Why You Must Start Thinking For Yourself Part 1
Thinking for ourselves is getting harder and harder, but if there ever were a time in earth’s history when we needed to think for ourselves, it’s now!
You need to think for yourself about the kind of person you want to be and the life you want to live.
And when it comes to your intimate relationship with your romantic partner, you must think for yourself! Don’t let the media, friends, or social norms dictate or influence the kind of relationship you want and desire.
In an age of polyamory, low commitment, and inconsistency, you must forge the kind of life you want to live. Think for yourself. Don’t compromise or settle for less than you want or feel you deserve. Don’t adopt the beliefs and standards of other people unless they align with your core values.
You never owe anyone an apology, excuse, or reason for taking charge of your mind and thinking for yourself, especially when it comes to your marriage or romantic relationship.
The Basics of Thinking For Yourself
Since it seems fewer and fewer people are thinking for themselves these days, let’s start with the basics of what it looks like just to make sure we’re on the same page.
The basic definition of thinking for yourself is to develop opinions and beliefs that are entirely your own.
In other words, you reflect, process, and evaluate information to formulate a conclusion based on your viewpoint. Don’t blindly accept anyone’s conclusions; form your own.
Imagine you’re in a room full of people; everyone’s sharing their opinions and thoughts on a matter.
So, what do you do?
First, collect as much factual data as possible and analyze it. After giving it some thought, begin to formulate your ideas. It’s okay if you reach similar conclusions because the point isn’t to come up with a different answer; it’s to do your own thinking.
Experts refer to independent thinking as cognitive development. This usually happens in two stages.

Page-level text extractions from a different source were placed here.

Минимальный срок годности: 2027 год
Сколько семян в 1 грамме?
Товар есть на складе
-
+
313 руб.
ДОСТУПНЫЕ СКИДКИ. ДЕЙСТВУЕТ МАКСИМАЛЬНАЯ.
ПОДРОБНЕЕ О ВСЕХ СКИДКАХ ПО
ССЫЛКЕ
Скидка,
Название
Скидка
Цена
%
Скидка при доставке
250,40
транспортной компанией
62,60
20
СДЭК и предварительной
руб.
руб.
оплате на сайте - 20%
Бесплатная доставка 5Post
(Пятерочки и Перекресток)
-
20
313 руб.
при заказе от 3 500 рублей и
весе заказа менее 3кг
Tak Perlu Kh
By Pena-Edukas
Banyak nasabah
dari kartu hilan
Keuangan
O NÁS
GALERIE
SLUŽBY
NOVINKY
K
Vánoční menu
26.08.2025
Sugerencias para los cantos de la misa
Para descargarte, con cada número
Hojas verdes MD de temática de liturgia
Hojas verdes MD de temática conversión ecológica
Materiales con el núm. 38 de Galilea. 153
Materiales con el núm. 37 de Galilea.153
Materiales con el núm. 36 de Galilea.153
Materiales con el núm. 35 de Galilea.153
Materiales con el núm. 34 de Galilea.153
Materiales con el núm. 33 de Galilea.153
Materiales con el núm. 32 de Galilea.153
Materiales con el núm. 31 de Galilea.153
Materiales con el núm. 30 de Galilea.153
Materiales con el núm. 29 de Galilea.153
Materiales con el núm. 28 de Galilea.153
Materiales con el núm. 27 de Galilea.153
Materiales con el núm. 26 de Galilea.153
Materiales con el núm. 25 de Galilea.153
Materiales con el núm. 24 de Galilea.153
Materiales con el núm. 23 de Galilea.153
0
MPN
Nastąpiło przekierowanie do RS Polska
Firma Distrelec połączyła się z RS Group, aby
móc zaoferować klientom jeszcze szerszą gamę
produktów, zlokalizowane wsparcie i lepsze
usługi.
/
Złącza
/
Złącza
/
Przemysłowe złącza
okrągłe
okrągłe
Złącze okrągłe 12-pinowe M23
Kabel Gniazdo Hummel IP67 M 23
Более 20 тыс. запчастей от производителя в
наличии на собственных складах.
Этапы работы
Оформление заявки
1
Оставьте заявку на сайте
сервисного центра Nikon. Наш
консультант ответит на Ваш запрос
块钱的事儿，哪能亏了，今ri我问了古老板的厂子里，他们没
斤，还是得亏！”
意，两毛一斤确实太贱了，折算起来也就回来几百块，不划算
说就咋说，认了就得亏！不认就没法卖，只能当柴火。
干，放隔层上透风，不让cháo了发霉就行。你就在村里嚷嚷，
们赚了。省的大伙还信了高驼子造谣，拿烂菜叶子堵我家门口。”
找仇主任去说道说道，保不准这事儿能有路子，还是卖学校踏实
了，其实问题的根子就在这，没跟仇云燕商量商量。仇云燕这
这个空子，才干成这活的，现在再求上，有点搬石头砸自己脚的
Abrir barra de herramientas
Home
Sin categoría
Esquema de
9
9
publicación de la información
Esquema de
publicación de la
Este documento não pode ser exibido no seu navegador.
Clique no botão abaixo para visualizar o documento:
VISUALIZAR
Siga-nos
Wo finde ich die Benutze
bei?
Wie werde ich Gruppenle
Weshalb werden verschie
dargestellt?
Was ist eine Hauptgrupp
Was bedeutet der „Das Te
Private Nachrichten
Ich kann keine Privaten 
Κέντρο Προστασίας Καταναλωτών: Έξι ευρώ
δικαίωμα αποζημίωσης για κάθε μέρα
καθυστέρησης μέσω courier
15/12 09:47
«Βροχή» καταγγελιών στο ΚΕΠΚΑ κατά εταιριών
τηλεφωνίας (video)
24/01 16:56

The first stage is when children are between the ages of 6 to 12. During this stage, children learn how to form thoughts in specific ways, such as:
- Carrying out actions that require transformations and changes
- Sorting objects and putting things in order
The second stage is adolescence, when children are between the ages of 12 and 18. This is a time where there’s more complexity to their thinking.
They hone their ability to carry out logical as well as abstract thinking, which includes:
- Considering several viewpoints
- Thinking about thinking
- Reasoning by using a series of known principles
- Contemplating possible outcomes
We talked a little bit about the fundamentals of thinking for yourself. Now, let’s talk about why it’s so important because thinking for yourself is much more than being rebellious and opposing other people’s beliefs.
Thinking for yourself is about standing up for what you believe is right, even if your friends, colleagues, and mainstream media says otherwise.
Check out these amazing benefits of thinking for yourself:
- Builds trust in your abilities
- Boosts feelings of self-confidence, self-respect, and self-worth
- Increases brainpower
- Results in a greater sense of accomplishment
- Expands your mind by considering diverse perspectives and various points of view
- Gains the respect of others
- It makes you more aware of what the media is trying to get you to believe
In part 2, we’ll look at the pitfalls of not thinking for yourself and, in part 3, practical tips on how to start thinking for yourself.
As we wrap things up, are there any areas of your life that you’ve been letting people do your thinking for you? Have you compromised or settled for things that make you feel uncomfortable in a negative way? If so, it’s time to reassess the situation and get honest with what you want. And a great place to start is with your marriage or intimate relationship with your partner.